A WiiNintendo game review by hattrick.
Game – BIT.TRIP FATE
Version – WiiWare for 800 Points
Obtained – Review Copy from Aksys Games
Introduction and Story
BIT.TRIP FATE is the fifth WiiWare chapter of the popular BIT.TRIP series. This time, the developers at Gaijin Games take control of CommanderVideo in his space ship. At its core, FATE is an on-rails side-scrolling shooter. Along the way, however, ComanderVideo gets some help from several friends as he sets out to defeat Mingrawn Timbletot, who has mutated the world into a hi-tech nightmare. Following in the footsteps of BEAT, CORE, VOID, and RUNNER, FATE moves the style of gameplay along. However, the big question is: was it a good move?
Gameplay and Controls
FATE takes a step away from the rhythm-based gameplay that was crucial in previous installments. The 8-bit style music is still there, but it does not play an active role in the gameplay this time. Instead, you will move CommanderVideo along a visible line as you dodge enemy fire. Along the way, you will shoot down enemies, gathering ammo and increasing your firepower. If you get hit just once, you are knocked down an ammo level. Take damage too many times, and you will have to start the level over again.
There are 2 main control options. One can play with the Wii Remote and Nunchuk (with or without the Zapper attachment), or you could use the Classic Controller. With the first option, you will fire with either the A or B button on the Wii Remote, and steer with the Nunchuk’s analog stick. If you opt for the Classic Controller, you will use both analog sticks. The left one will control CommanderVideo, and the right one shoots. If one is familiar with games like Geometry Wars, he or she will feel comfortable utilizing this control style. I found my favorite to be the Wii Remote in the Zapper with Nunchuk in opposite hand. It allowed for the most precise and comfortable control.
Although FATE is simple to control, you will not find the game as easy. Due to the fact that you must stay on the line the entire time, you will find yourself in many tough situations where it is almost impossible to dodge incoming attacks. On top of that, you must do your best to keep shooting everything you see, as it is important to level up. Concentrating on both movement and shooting is a difficult skill to master, especially when on-rails.
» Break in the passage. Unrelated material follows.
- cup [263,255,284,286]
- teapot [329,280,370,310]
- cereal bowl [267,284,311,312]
Atmosphere (Visuals and Sound)
BIT.TRIP RUNNER took a large step ahead in visuals, but FATE seems to have stepped back again. It looks like a cross between RUNNER and the first 3 titles. The background is a simple black with some outlined objects, and the foreground is made up of block-like characters and ammo. This is not entirely a bad thing, but when compared to RUNNER, it does not look as good. Nonetheless, the simple visuals do a great job of portraying the feeling of outer space.
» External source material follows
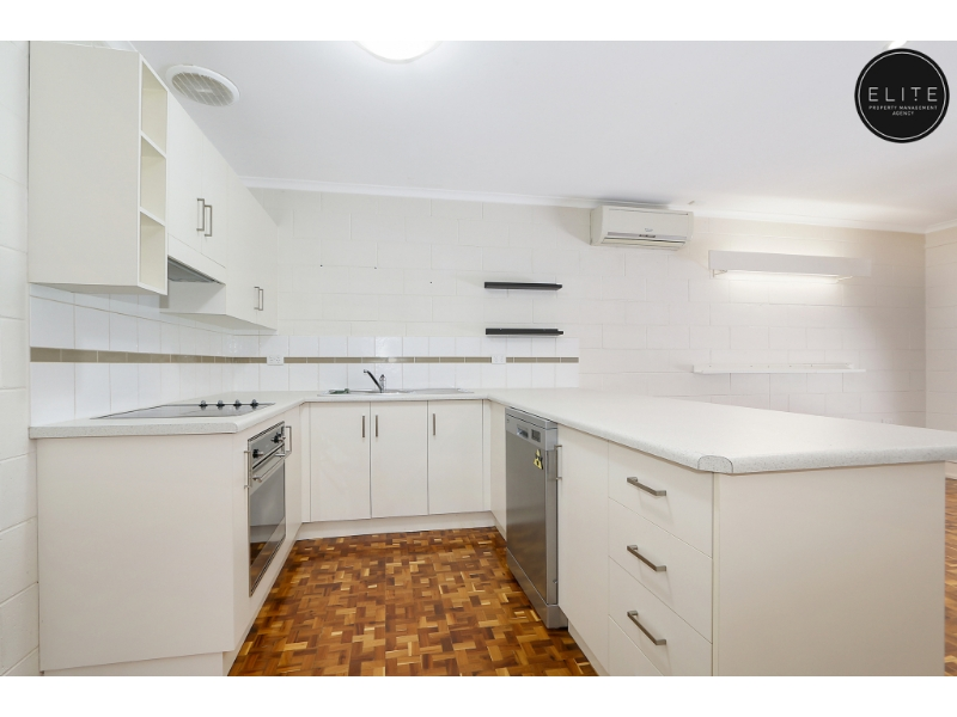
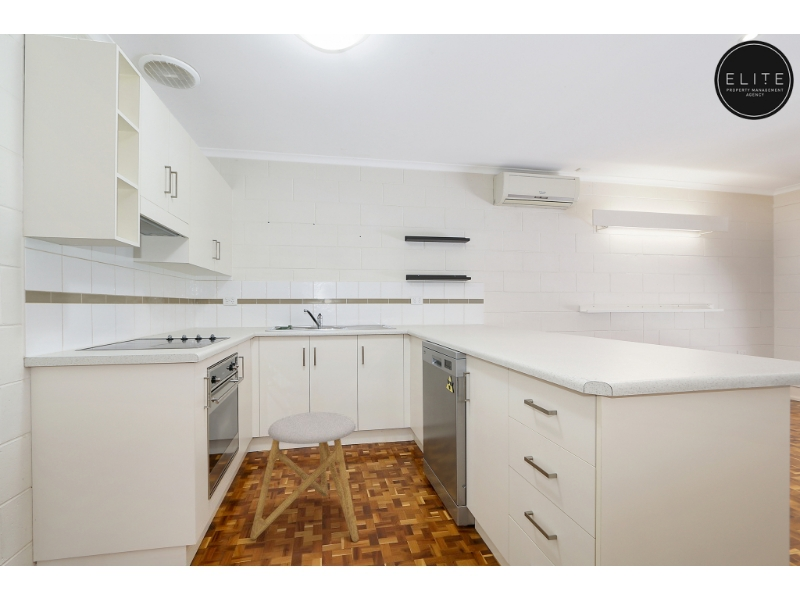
+ stool [249,411,360,543]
While previous games in the BIT.TRIP series relied on the sound and music, FATE does not. As stated earlier, the classic 8-bit tunes remain, but there is no need to keep a rhythm. Because of this change, I found myself paying attention to the music less and less. While it felt natural and fitting, the music of FATE did not stand out nearly as much as past installments.
Concluding Overall Impressions
The controls are simple, and there is no convoluted story that gets in the way. This is truly a side-scrolling shooter. On the other hand, the on-rails style and visual appeal of FATE will keep it from being the “just one more time” game, like RUNNER. While I had fun playing it, I often felt like I did not want to try again, as it was a bit too punishing.
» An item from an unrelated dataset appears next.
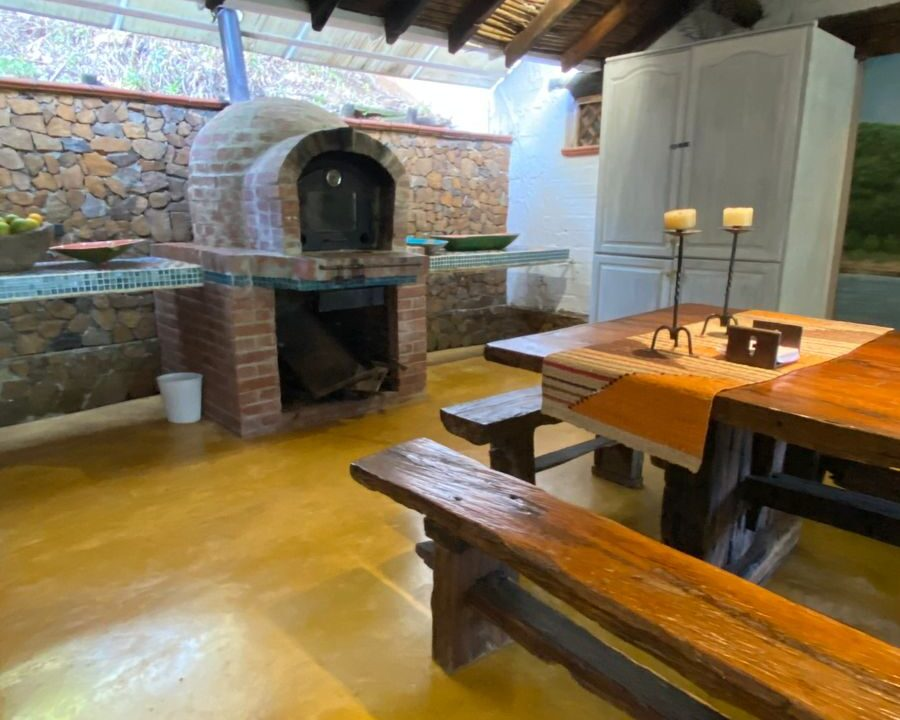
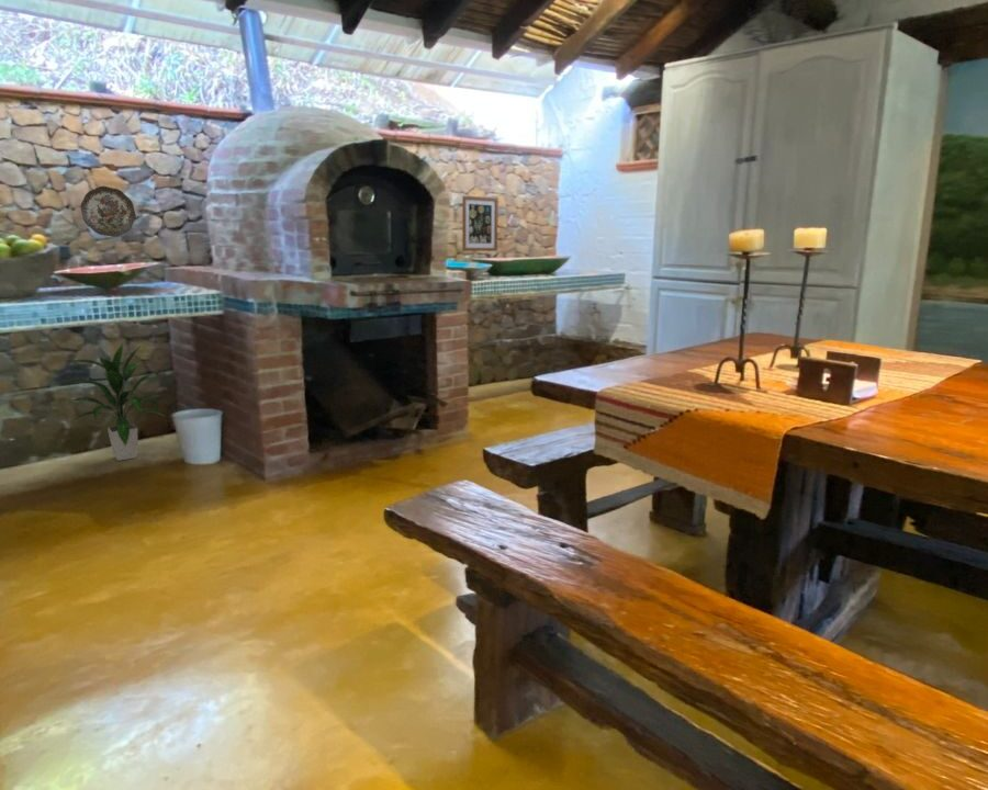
+ wall art [461,194,499,252]
+ decorative plate [79,185,137,238]
+ indoor plant [65,342,165,462]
When looking at a game like FATE, it becomes obvious that this will not be for everyone. In fact, it might only excite a niche group of gamers. The on-rail style will be tough for many, and the higher difficulty will keep many away. If only the levels were shorter (or contained checkpoints) and the difficulty was not as high, there would be more fans. As is stands, though, FATE seems destined to just be “okay.”
Final Score: 3 out of 5
If you are a fan of the previous BIT.TRIP games or any side-scrolling shooters, this might be for you. For the rest of you, though, the on-rail style and difficulty is enough to recommend trying it before you buy. Find a friend who owns it or download the free demo before committing to 800 Points for a game that might frustrate you enough that you may never go back for more.